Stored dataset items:

-- -- --

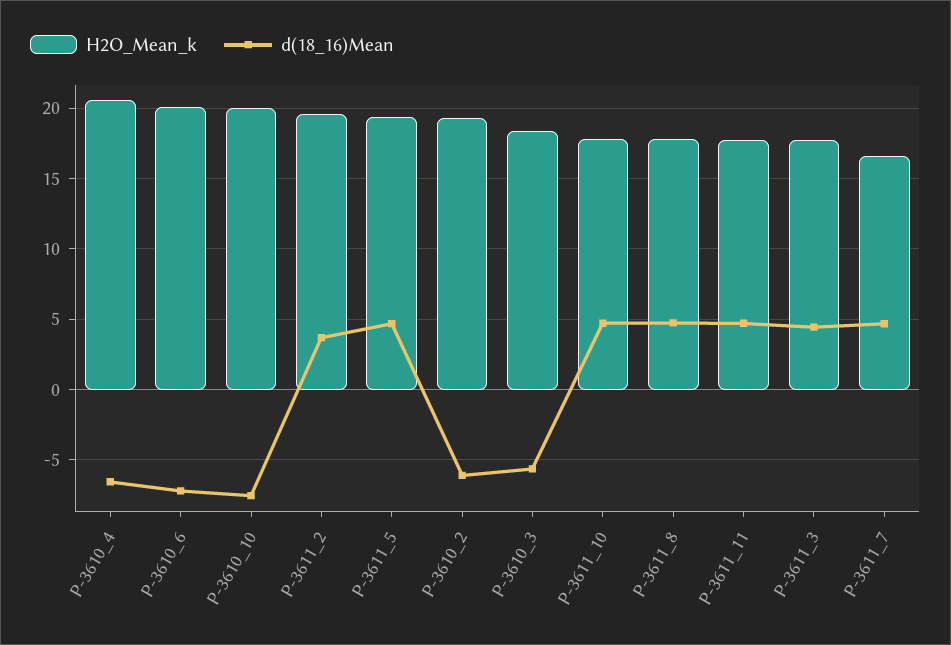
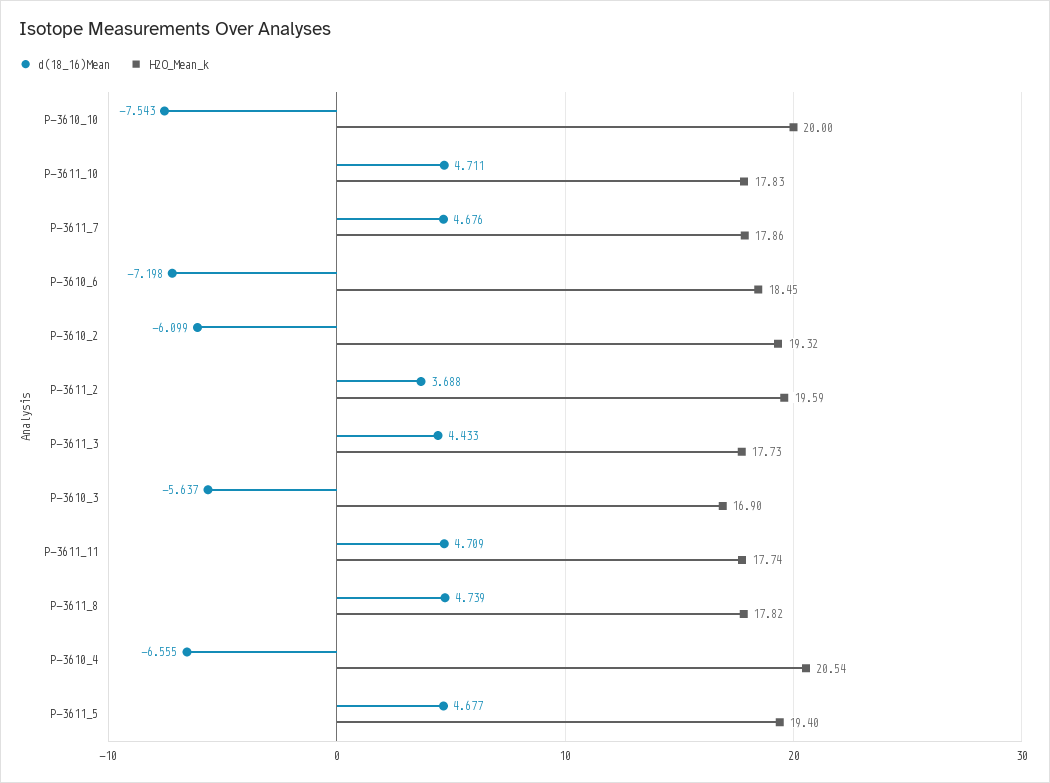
  {
    "H2O_Mean_k": {
      "P-3610_4": 20.54,
-     "P-3610_6": 20,
+     "P-3610_6": 18.45,
      "P-3610_10": 20,
      "P-3611_2": 19.59,
      "P-3611_5": 19.4,
      "P-3610_2": 19.32,
-     "P-3610_3": 18.5,
+     "P-3610_3": 16.9,
      "P-3611_10": 17.83,
      "P-3611_8": 17.82,
      "P-3611_11": 17.74,
      "P-3611_3": 17.73,
-     "P-3611_7": 16.5
+     "P-3611_7": 17.86
    },
    "d(18_16)Mean": {
      "P-3610_4": -6.555,
      "P-3610_6": -7.198,
      "P-3610_10": -7.543,
      "P-3611_2": 3.688,
      "P-3611_5": 4.677,
      "P-3610_2": -6.099,
      "P-3610_3": -5.637,
      "P-3611_10": 4.711,
      "P-3611_8": 4.739,
      "P-3611_11": 4.709,
      "P-3611_3": 4.433,
      "P-3611_7": 4.676
    }
  }

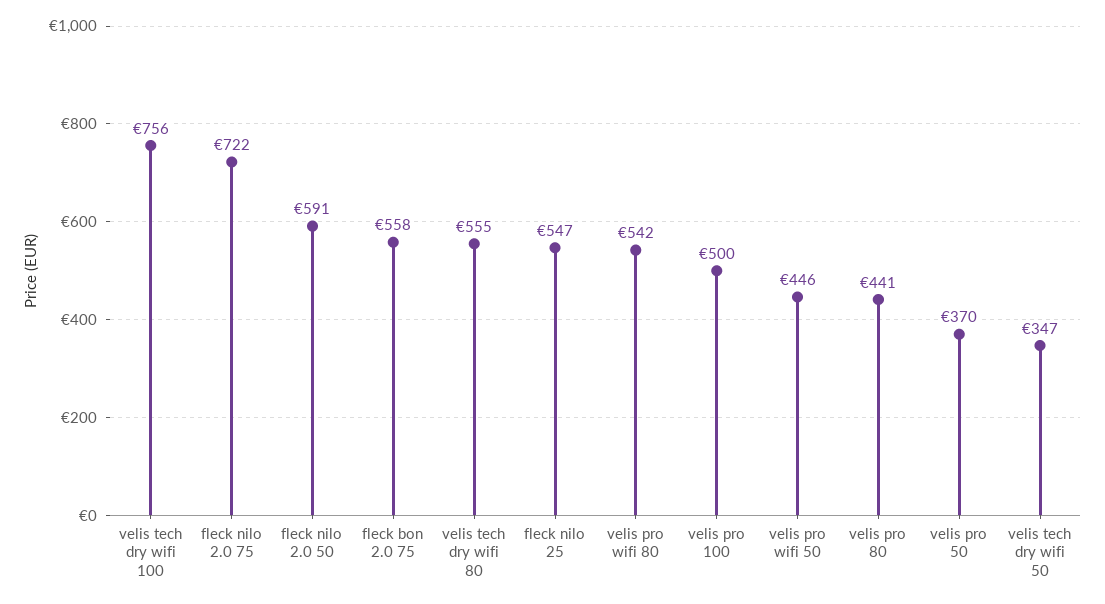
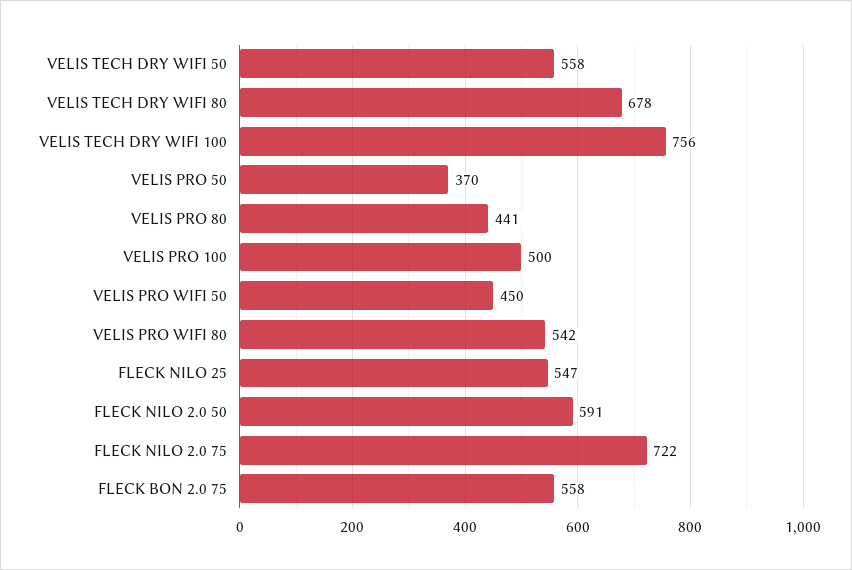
  {
    "velis tech dry wifi 100": 756,
    "fleck nilo 2.0 75": 722,
    "fleck nilo 2.0 50": 591,
    "fleck bon 2.0 75": 558,
-   "velis tech dry wifi 80": 555,
+   "velis tech dry wifi 80": 678,
    "fleck nilo 25": 547,
    "velis pro wifi 80": 542,
    "velis pro 100": 500,
-   "velis pro wifi 50": 446,
+   "velis pro wifi 50": 450,
    "velis pro 80": 441,
    "velis pro 50": 370,
-   "velis tech dry wifi 50": 347
+   "velis tech dry wifi 50": 558
  }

-- -- --

Task requirements: Count the lines above in which the string "velis" occurs. Give that number and nothing else.

Answer space: 11